- [Written task]:
Among the lines of the records, please find those that contain the word "bowl" and copy them.

- [Exercise materials]:

= Beginning of Section =

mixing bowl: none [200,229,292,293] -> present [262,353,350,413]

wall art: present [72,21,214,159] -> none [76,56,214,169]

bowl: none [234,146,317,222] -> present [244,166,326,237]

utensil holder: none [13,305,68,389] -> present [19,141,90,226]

= End of Section =
= Beginning of Section =

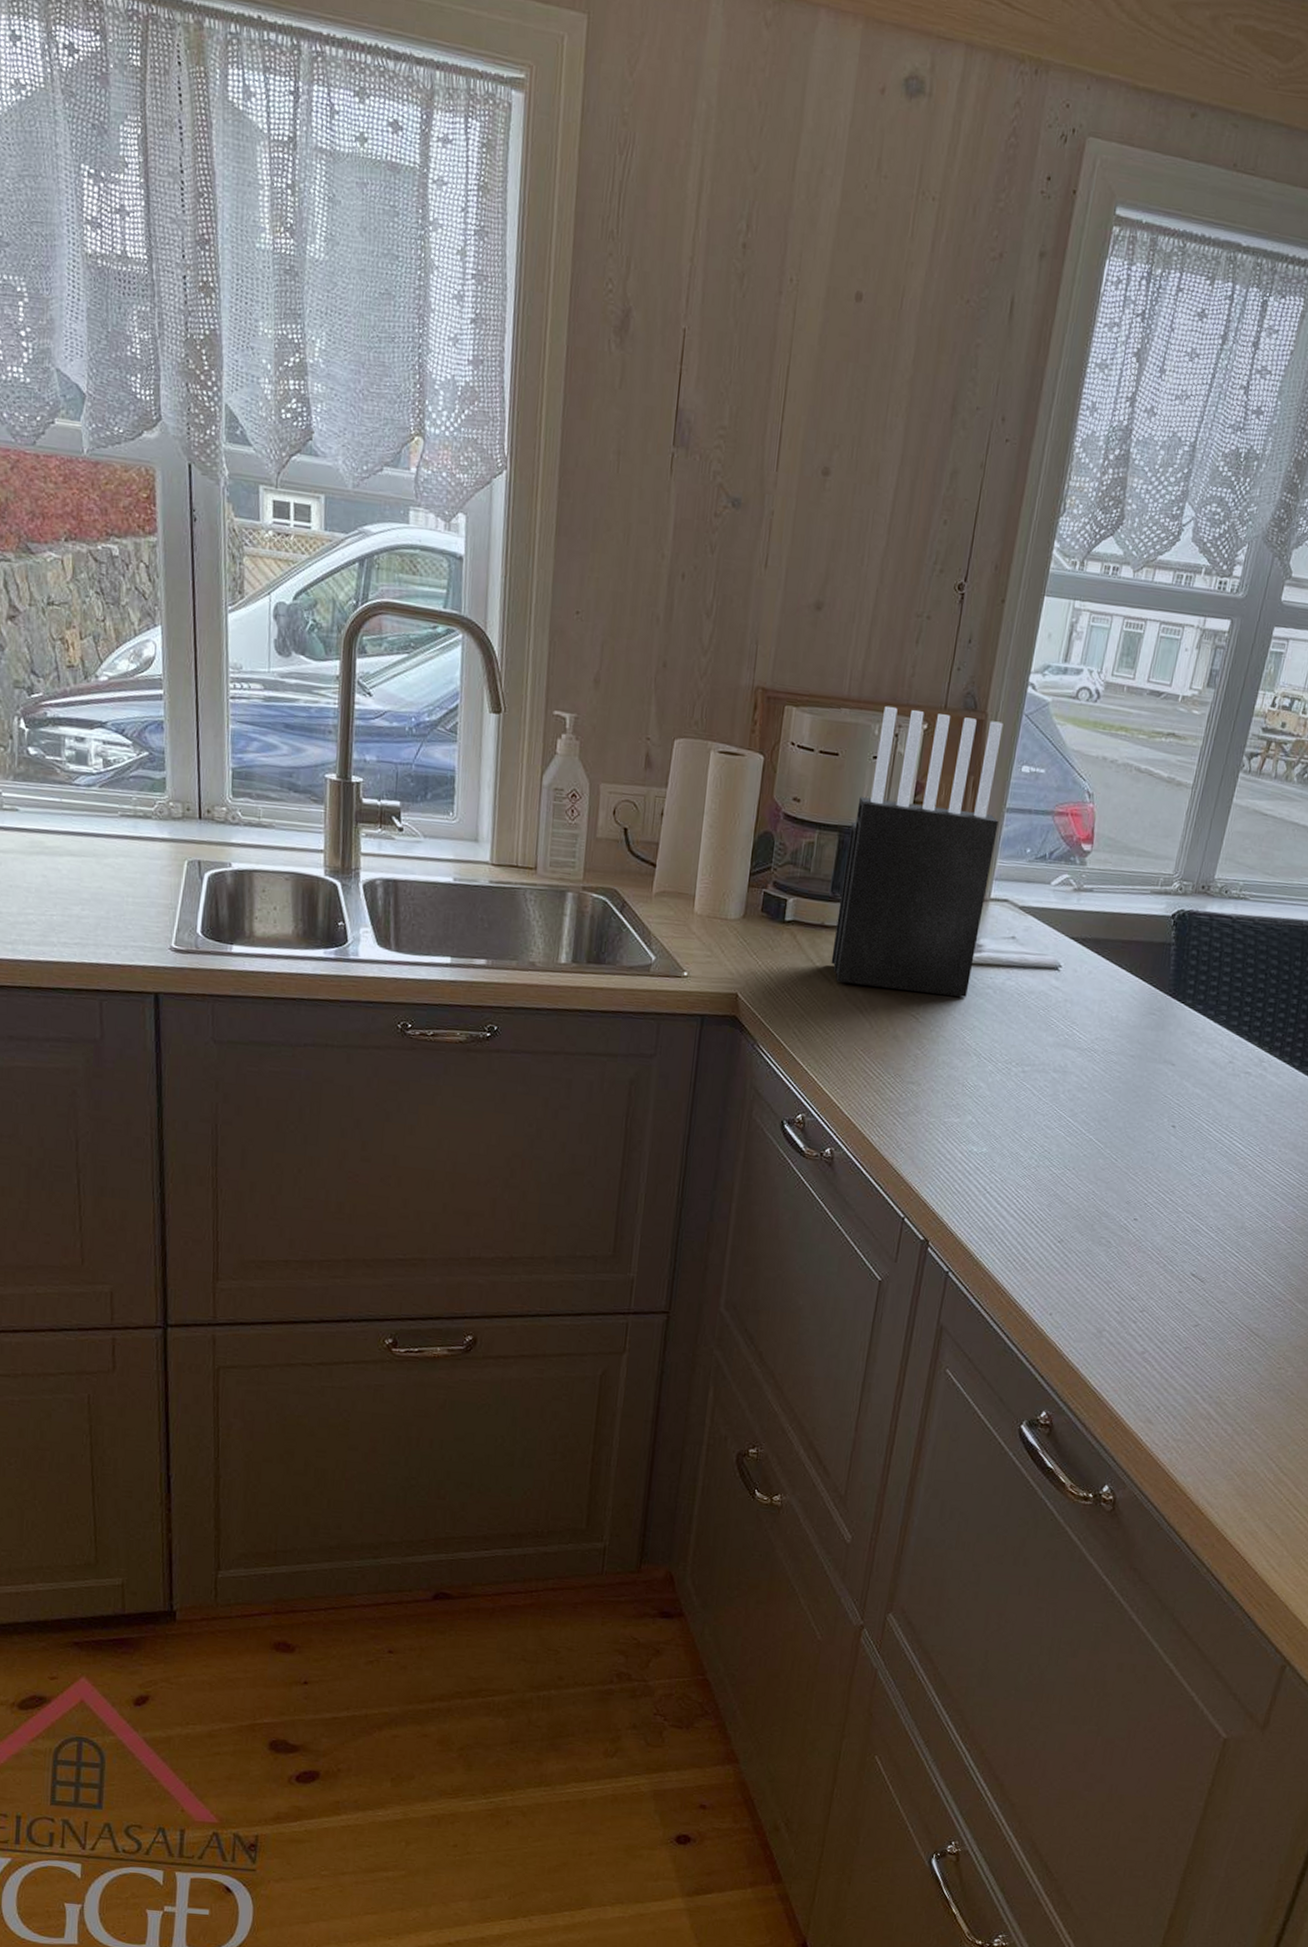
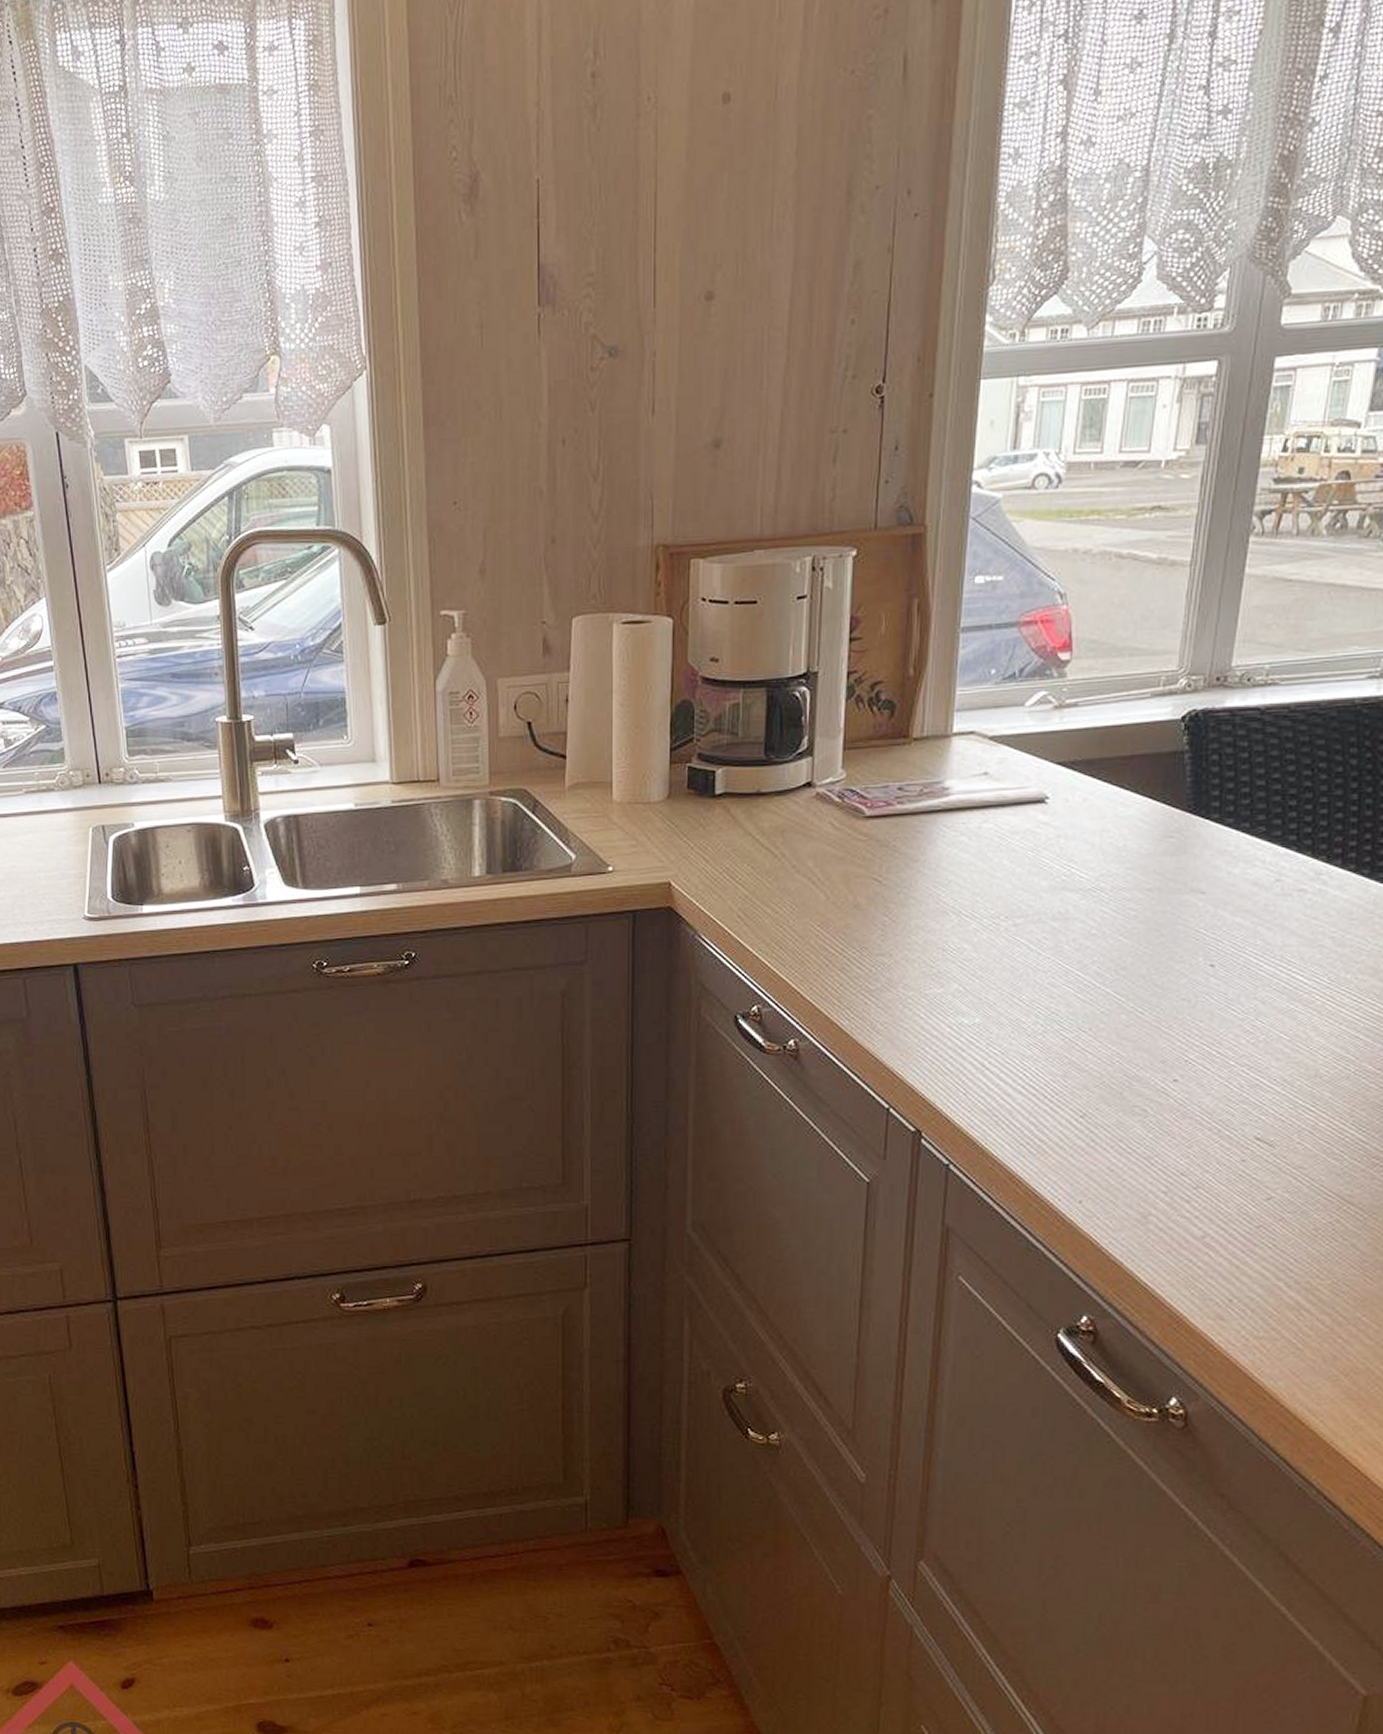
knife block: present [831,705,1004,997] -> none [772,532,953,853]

= End of Section =

- [Your solution]:
mixing bowl: none [200,229,292,293] -> present [262,353,350,413]
bowl: none [234,146,317,222] -> present [244,166,326,237]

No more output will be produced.